The platform should be able to give reassurance of expertise/skills by what people have published to choose who to work with, and then provide a really easy environment to work within via private collaboration etc, so I really think this could enable amazing collaborations that otherwise would never occur. It also means as a skilled developer on mbed, i'd hope there should be easy ways for you to earn money by contracting your time!

As a first approximation, you can imagine you might pay $30-60/hr for a good developer who could really help you (from a quick check on elance/odesk/etc), which equates to approximately $5k-10k/month. I'd want the cost associated with that value we brought to enable and execute that collaboration to be a meaningful amount (so we create real income to allow us to invest even more) but by comparison to the contracting itself be somewhat insignificant. So assuming 5% premium on that cost would give $250-500/month for making that contracting relationship happen and be really effective. My gut feel from that price is that'd be about right at the top end of the scale for someone who could really enable their business/product based on FT contracting, but i'd also expect to have a lower tier for those who use it less actively or different scenarios as that won't be good value for some scenarios. So that would suggest the pro features would be in the $50-$500/month range makes sense.

No doubt that'd feel expensive for people who don't have a use for or value those things, but for the percentage that really do, it should be excellent value that opens up new opportunities for their businesses. There may be some other features that would be specifically useful for those who want to go to production. But we'd still like to be free for the initial personal prototyping (whether commercial or not), and for open source collaboration which helps everybody, so wouldn't want to inhibit these general broad base of users.

Hope that sounds good!

Simon

14 Nov 2012

Hi

You're usecase is valid for large teams and hired people, but not for small firms or private developers that only want their sources (and history) to be stored in more that one place.

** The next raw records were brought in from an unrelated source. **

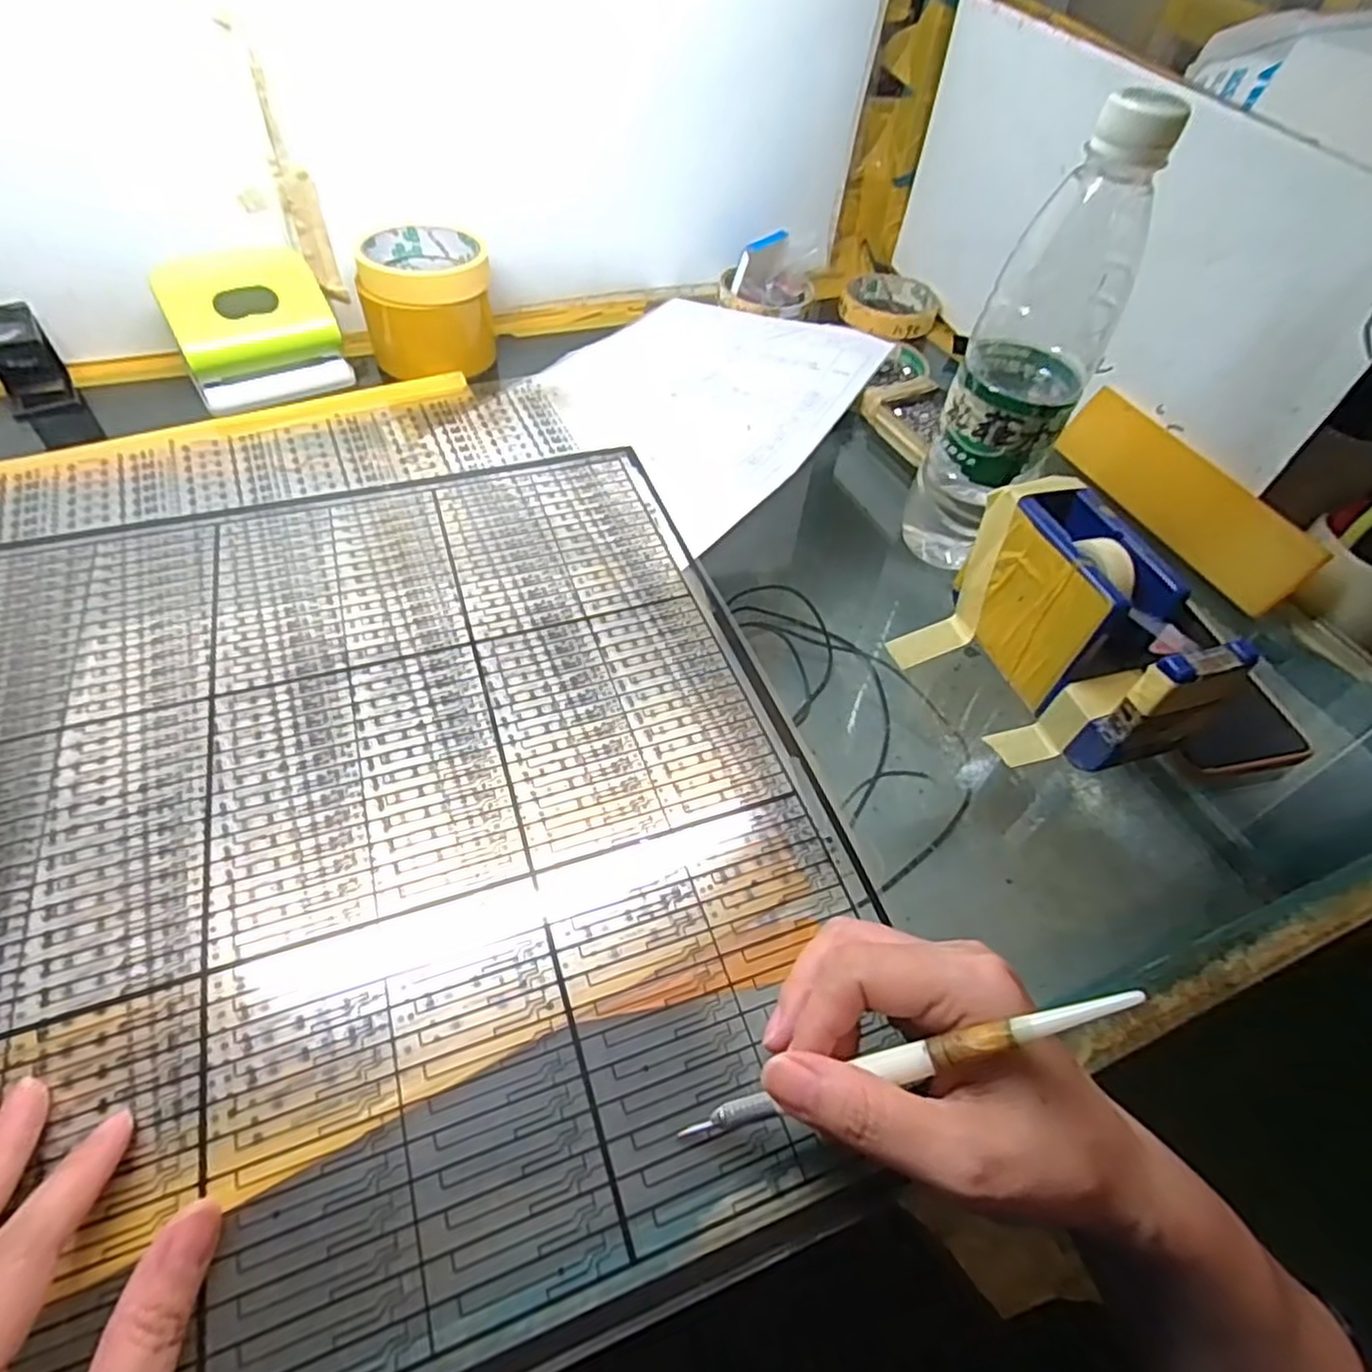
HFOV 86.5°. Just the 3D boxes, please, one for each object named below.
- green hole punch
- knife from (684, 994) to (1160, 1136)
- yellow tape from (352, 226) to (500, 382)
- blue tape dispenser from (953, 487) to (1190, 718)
[{"bbox_3d":[-0.296,-0.246,0.499,0.099,0.071,0.058,-28,58,-23],"label":"green hole punch"},{"bbox_3d":[0.062,0.119,0.225,0.152,0.008,0.008,-28,49,22],"label":"knife"},{"bbox_3d":[-0.194,-0.290,0.547,0.090,0.069,0.090,-11,53,-12],"label":"yellow tape"},{"bbox_3d":[0.189,-0.047,0.374,0.048,0.076,0.095,-14,54,-15],"label":"blue tape dispenser"}]

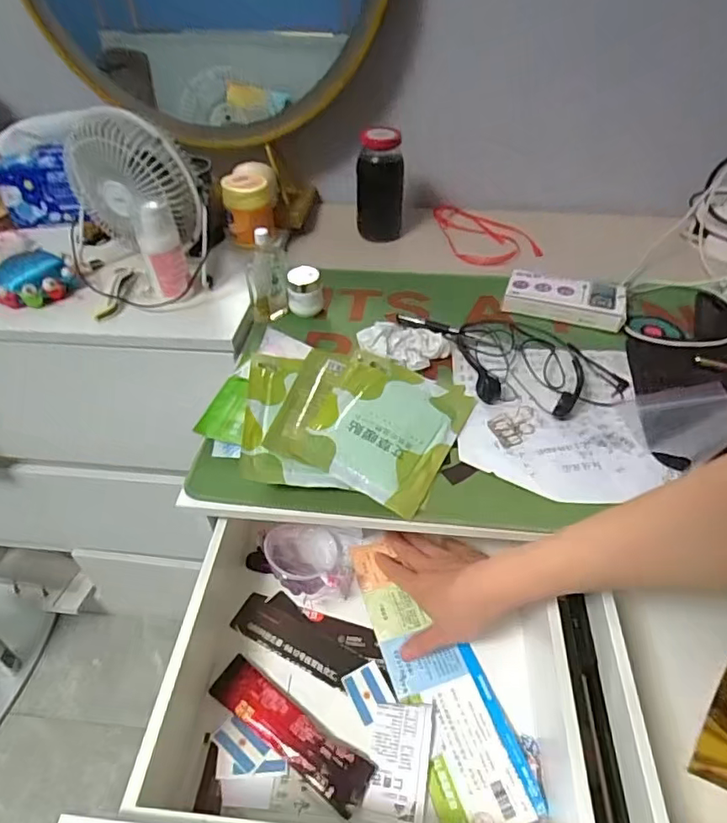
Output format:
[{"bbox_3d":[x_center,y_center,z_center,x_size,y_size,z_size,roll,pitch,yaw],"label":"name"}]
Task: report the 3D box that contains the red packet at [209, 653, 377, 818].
[{"bbox_3d":[-0.059,0.252,0.415,0.143,0.012,0.036,25,49,25],"label":"red packet"}]

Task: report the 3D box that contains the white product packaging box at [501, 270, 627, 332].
[{"bbox_3d":[0.243,-0.135,0.631,0.135,0.032,0.057,16,46,17],"label":"white product packaging box"}]

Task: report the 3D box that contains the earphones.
[{"bbox_3d":[0.158,-0.074,0.567,0.146,0.026,0.218,-19,46,-18],"label":"earphones"}]

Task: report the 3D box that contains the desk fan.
[{"bbox_3d":[-0.256,-0.237,0.607,0.152,0.182,0.143,-13,45,-12],"label":"desk fan"}]

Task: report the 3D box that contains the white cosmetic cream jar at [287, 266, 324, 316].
[{"bbox_3d":[-0.070,-0.144,0.632,0.042,0.051,0.036,-4,44,-3],"label":"white cosmetic cream jar"}]

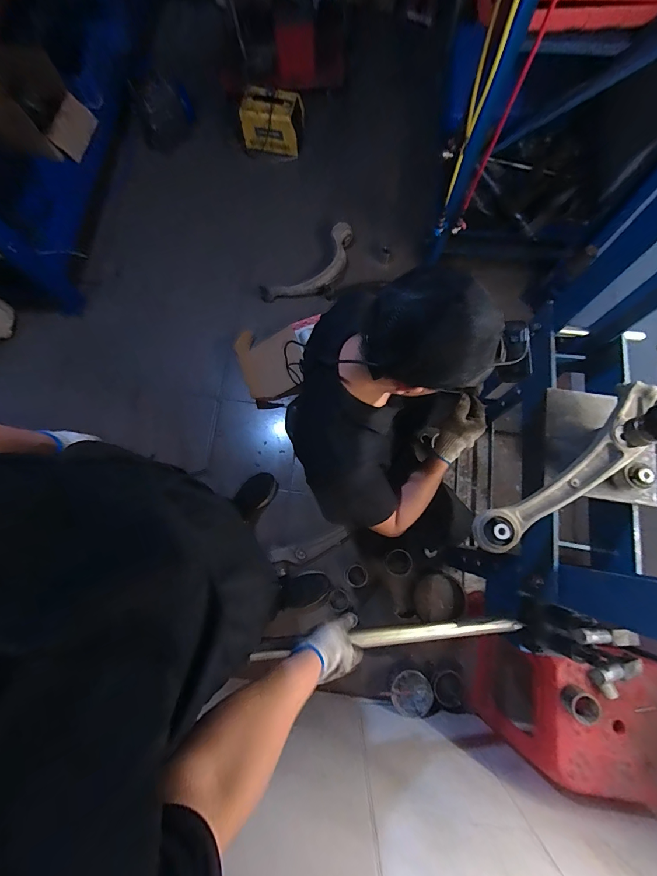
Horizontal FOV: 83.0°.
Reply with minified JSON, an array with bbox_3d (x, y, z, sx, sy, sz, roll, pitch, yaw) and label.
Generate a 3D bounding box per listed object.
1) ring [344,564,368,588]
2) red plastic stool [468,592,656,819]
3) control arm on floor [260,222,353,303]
[{"bbox_3d":[0.093,0.459,1.235,0.077,0.011,0.071,-2,78,10],"label":"ring"},{"bbox_3d":[0.571,0.653,0.938,0.277,0.382,0.312,11,78,3],"label":"red plastic stool"},{"bbox_3d":[-0.054,-0.674,1.513,0.461,0.062,0.200,-39,80,-8],"label":"control arm on floor"}]

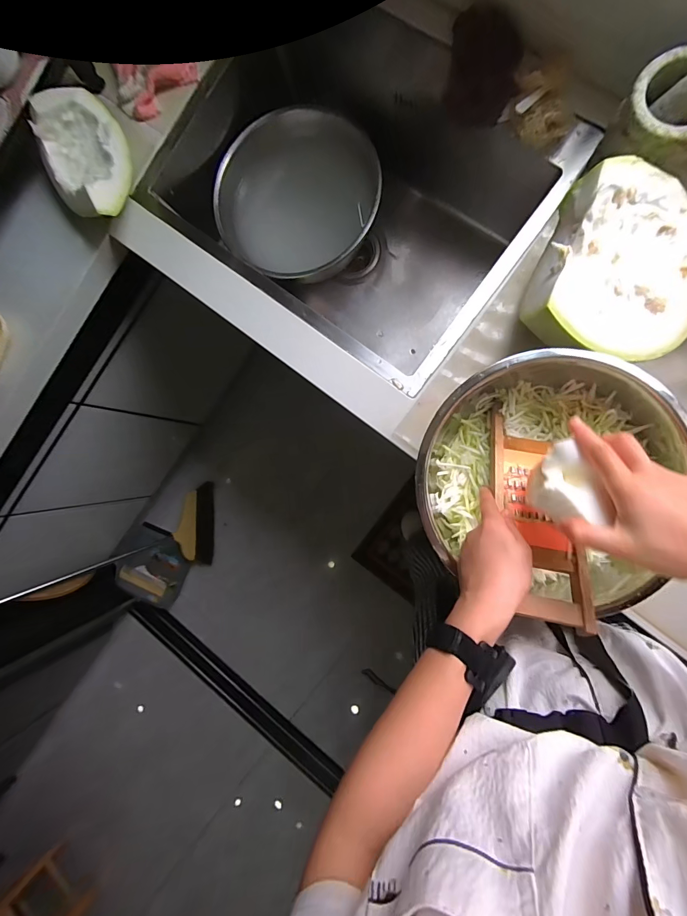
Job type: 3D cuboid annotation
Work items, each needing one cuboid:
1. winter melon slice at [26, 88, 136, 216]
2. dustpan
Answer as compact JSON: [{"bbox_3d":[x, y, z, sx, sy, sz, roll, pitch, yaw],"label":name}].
[{"bbox_3d":[-0.419,-0.470,0.589,0.135,0.058,0.197,-20,87,9],"label":"winter melon slice"},{"bbox_3d":[-0.752,0.429,1.441,0.240,0.096,0.302,19,94,9],"label":"dustpan"}]

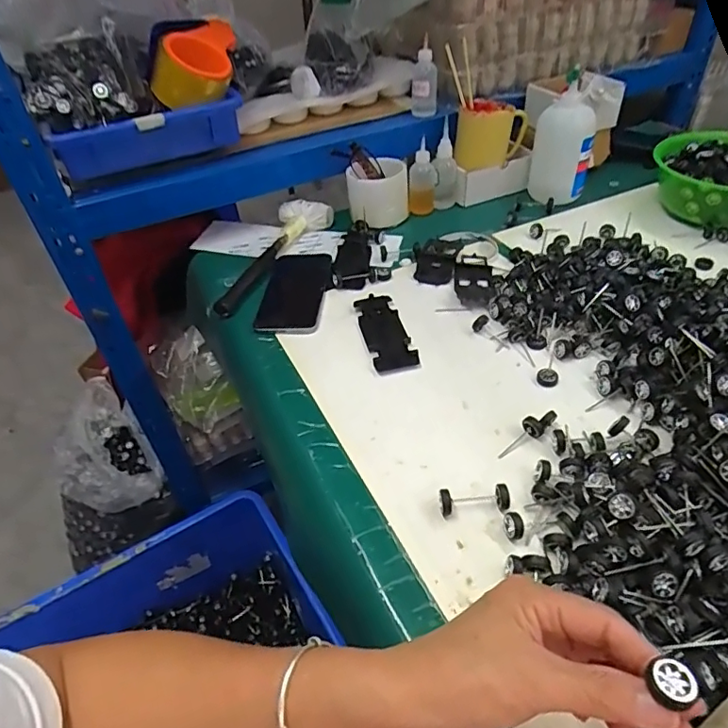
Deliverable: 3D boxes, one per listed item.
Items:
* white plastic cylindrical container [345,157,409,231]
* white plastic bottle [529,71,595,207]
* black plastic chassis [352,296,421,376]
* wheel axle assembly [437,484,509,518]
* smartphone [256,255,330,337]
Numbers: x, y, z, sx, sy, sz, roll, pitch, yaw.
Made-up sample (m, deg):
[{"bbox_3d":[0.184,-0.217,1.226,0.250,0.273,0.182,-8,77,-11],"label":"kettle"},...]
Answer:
[{"bbox_3d":[0.021,-0.249,0.776,0.090,0.074,0.065,-4,42,0],"label":"white plastic cylindrical container"},{"bbox_3d":[0.291,-0.323,0.770,0.083,0.153,0.098,9,44,15],"label":"white plastic bottle"},{"bbox_3d":[0.021,-0.039,0.593,0.047,0.007,0.129,-11,43,-7],"label":"black plastic chassis"},{"bbox_3d":[0.087,0.108,0.420,0.054,0.016,0.021,-1,42,4],"label":"wheel axle assembly"},{"bbox_3d":[-0.087,-0.095,0.667,0.081,0.010,0.163,0,43,6],"label":"smartphone"}]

I only find it acceptable in scenario like: if you sell a single mbed, have a large team of 10+ people all working through Mercurial and they would be developing custom hardware so never buy a second mbed.

So the pricing range from $50-$500 sounds imho and in my case pretty outrageous, and i'm being mild (especially because you also sell the hardware and I hope make a living/profit from that). Note: I'm talking about my usecase where i want to have a backup including history.

For this amount of money I could easily/better buy a stand-alone ide like Kiel and leave the mbed site/compiler for what it is.

Mercurial is not always about working together but it's also a version control system that can be used for versioning and keeping history of development.